WHAT TO DO:
Render the lines below as a Markdown table with the columns Row and Line, numbering each row and leaving out blank lines. Start with the line that contains "pose: elev=333.6 azim=30.4" and go on through the line that contains "Dot at: (265, 227)".

Dataset records
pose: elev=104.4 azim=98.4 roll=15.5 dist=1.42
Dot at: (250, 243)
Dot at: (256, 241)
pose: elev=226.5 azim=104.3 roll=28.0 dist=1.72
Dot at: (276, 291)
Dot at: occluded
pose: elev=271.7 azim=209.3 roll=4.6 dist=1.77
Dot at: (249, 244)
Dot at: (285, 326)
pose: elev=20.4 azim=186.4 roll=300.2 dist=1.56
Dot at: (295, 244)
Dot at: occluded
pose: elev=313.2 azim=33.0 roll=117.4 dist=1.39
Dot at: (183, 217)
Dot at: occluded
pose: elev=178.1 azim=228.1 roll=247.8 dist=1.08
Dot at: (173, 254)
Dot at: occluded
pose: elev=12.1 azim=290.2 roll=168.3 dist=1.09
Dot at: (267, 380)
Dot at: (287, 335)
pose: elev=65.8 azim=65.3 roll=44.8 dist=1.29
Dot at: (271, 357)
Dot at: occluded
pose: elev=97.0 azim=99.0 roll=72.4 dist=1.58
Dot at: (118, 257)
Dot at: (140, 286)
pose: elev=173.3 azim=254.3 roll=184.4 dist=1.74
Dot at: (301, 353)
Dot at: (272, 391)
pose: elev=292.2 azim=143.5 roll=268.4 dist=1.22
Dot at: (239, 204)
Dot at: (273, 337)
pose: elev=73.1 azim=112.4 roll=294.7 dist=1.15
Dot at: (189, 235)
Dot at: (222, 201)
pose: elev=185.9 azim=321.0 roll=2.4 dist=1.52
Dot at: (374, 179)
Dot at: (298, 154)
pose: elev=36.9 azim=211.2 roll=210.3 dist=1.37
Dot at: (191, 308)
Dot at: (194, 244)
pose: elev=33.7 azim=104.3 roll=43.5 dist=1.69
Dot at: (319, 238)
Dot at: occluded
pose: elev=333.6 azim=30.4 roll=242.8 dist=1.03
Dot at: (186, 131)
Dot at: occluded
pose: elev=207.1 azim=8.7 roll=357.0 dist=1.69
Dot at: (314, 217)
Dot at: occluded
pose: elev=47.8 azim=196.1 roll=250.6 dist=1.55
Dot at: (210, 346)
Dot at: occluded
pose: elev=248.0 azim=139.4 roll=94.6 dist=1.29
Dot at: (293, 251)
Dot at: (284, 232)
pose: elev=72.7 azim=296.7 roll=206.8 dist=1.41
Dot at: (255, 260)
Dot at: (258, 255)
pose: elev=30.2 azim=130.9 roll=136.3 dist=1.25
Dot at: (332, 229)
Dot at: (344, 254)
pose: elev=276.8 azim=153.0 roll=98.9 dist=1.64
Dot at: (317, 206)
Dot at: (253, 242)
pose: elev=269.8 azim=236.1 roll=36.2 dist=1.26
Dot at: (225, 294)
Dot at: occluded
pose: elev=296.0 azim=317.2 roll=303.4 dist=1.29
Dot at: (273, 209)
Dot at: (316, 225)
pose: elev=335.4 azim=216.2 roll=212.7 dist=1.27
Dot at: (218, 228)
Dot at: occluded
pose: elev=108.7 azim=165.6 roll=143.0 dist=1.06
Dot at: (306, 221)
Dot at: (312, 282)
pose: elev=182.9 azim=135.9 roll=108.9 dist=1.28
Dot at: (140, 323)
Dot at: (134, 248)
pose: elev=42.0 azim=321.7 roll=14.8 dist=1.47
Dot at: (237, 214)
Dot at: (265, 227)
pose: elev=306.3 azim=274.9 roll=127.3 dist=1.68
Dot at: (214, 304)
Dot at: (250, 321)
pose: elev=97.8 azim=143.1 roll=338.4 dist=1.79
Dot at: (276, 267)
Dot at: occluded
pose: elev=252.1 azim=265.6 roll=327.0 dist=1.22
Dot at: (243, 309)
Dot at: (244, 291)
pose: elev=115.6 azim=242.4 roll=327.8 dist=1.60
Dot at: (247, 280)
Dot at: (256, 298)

WRITTEN SOLUTION:
| Row | Line |
|---|---|
| 1 | pose: elev=333.6 azim=30.4 roll=242.8 dist=1.03 |
| 2 | Dot at: (186, 131) |
| 3 | Dot at: occluded |
| 4 | pose: elev=207.1 azim=8.7 roll=357.0 dist=1.69 |
| 5 | Dot at: (314, 217) |
| 6 | Dot at: occluded |
| 7 | pose: elev=47.8 azim=196.1 roll=250.6 dist=1.55 |
| 8 | Dot at: (210, 346) |
| 9 | Dot at: occluded |
| 10 | pose: elev=248.0 azim=139.4 roll=94.6 dist=1.29 |
| 11 | Dot at: (293, 251) |
| 12 | Dot at: (284, 232) |
| 13 | pose: elev=72.7 azim=296.7 roll=206.8 dist=1.41 |
| 14 | Dot at: (255, 260) |
| 15 | Dot at: (258, 255) |
| 16 | pose: elev=30.2 azim=130.9 roll=136.3 dist=1.25 |
| 17 | Dot at: (332, 229) |
| 18 | Dot at: (344, 254) |
| 19 | pose: elev=276.8 azim=153.0 roll=98.9 dist=1.64 |
| 20 | Dot at: (317, 206) |
| 21 | Dot at: (253, 242) |
| 22 | pose: elev=269.8 azim=236.1 roll=36.2 dist=1.26 |
| 23 | Dot at: (225, 294) |
| 24 | Dot at: occluded |
| 25 | pose: elev=296.0 azim=317.2 roll=303.4 dist=1.29 |
| 26 | Dot at: (273, 209) |
| 27 | Dot at: (316, 225) |
| 28 | pose: elev=335.4 azim=216.2 roll=212.7 dist=1.27 |
| 29 | Dot at: (218, 228) |
| 30 | Dot at: occluded |
| 31 | pose: elev=108.7 azim=165.6 roll=143.0 dist=1.06 |
| 32 | Dot at: (306, 221) |
| 33 | Dot at: (312, 282) |
| 34 | pose: elev=182.9 azim=135.9 roll=108.9 dist=1.28 |
| 35 | Dot at: (140, 323) |
| 36 | Dot at: (134, 248) |
| 37 | pose: elev=42.0 azim=321.7 roll=14.8 dist=1.47 |
| 38 | Dot at: (237, 214) |
| 39 | Dot at: (265, 227) |